County music legend Glen Campbell has been transferred to an Alzheimer’s facility.
Campbell has been suffering from the disease since 2011.
Million of families who have cared for a loved one with the disease probably have some appreciation for what the singer/guitarist’s family and friends are going through, in addition to Campbell himself.
As The Inquisitr previously reported, through it all, the musician released new albums (Ghost in the Canvas and See You There) and embarked on one final tour in 2012. His daughter Ashley said last year that her father’s dimentia-related illness is “robbing him of what he does best.”
Campbell and his family felt it was best to make his condition known to his fans. “The singer’s battle with Alzheimer’s has sparked an outpouring of support and sympathy from fans since he and his wife Kim went public with his diagnosis in 2011. They explained their decision as being motivated by his wish to continue performing as long as possible, and said he didn’t want audiences speculating about what might be the cause of his occasional forgetfulness of song lyrics, confusion and repetition of between-song banter.”
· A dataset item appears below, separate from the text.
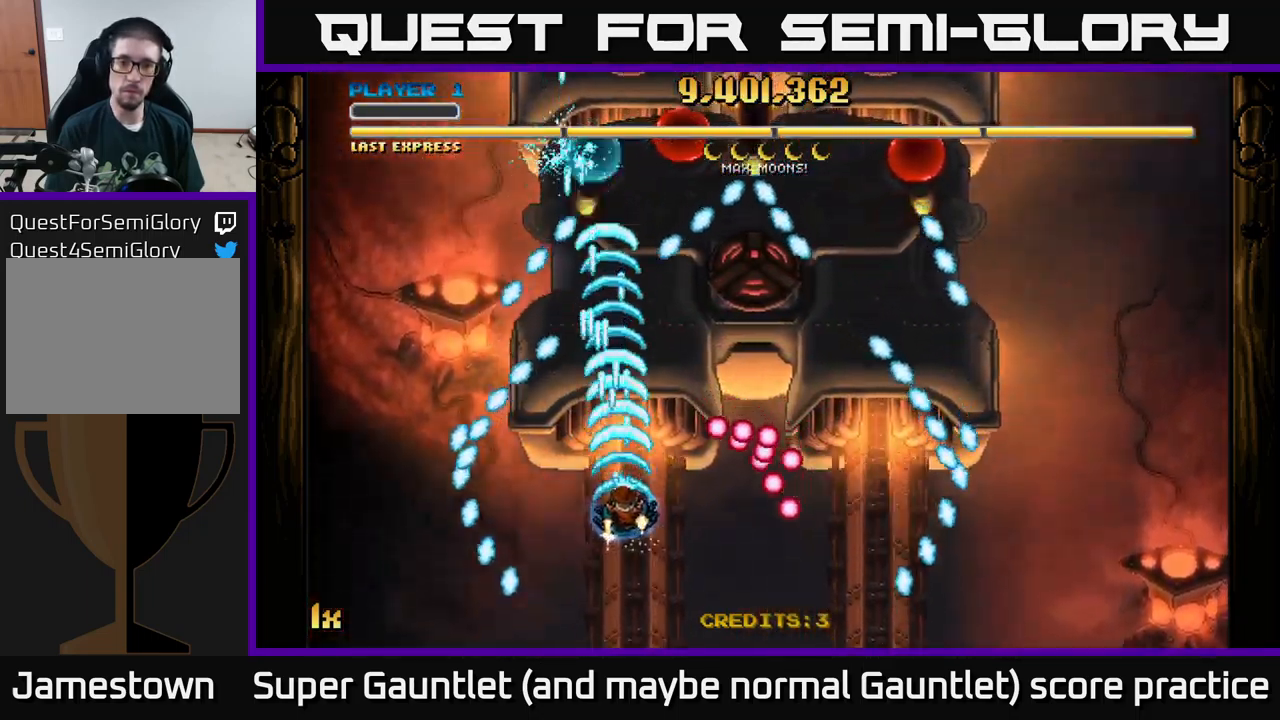
{"buttons": ["A"], "left_stick": "right", "right_stick": "center", "events": [[150, "left_stick", "right"]]}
Of the current situation, a family friend said that “He was moved to an Alzhemier’s facility last week. I’m not sure what the permanent plan is for him yet. We’ll know more next week.”
A documentary called Glen Campbell… I’ll Be Me about Glen Campbell’s final tour makes its debut tonight at the 2014 Nashville Film Festival.
Last month, Glen Campbell — who turns 78 on April 22 — received the inaugural Glen Campbell Courage Award at an Alzheimer’s Association event in California. Among many honors, he won four Grammys in both the country and pop categories in 1967 and was inducted into the Country Music Hall of Fame in 2005. He has released more than 70 albums, 12 of which went gold. Campbell is perhaps best known for hits such as “Gentle On My Mind,” “By the Time I Get to Phoenix,” “Wichita Lineman” and “Rhinestone Cowboy.”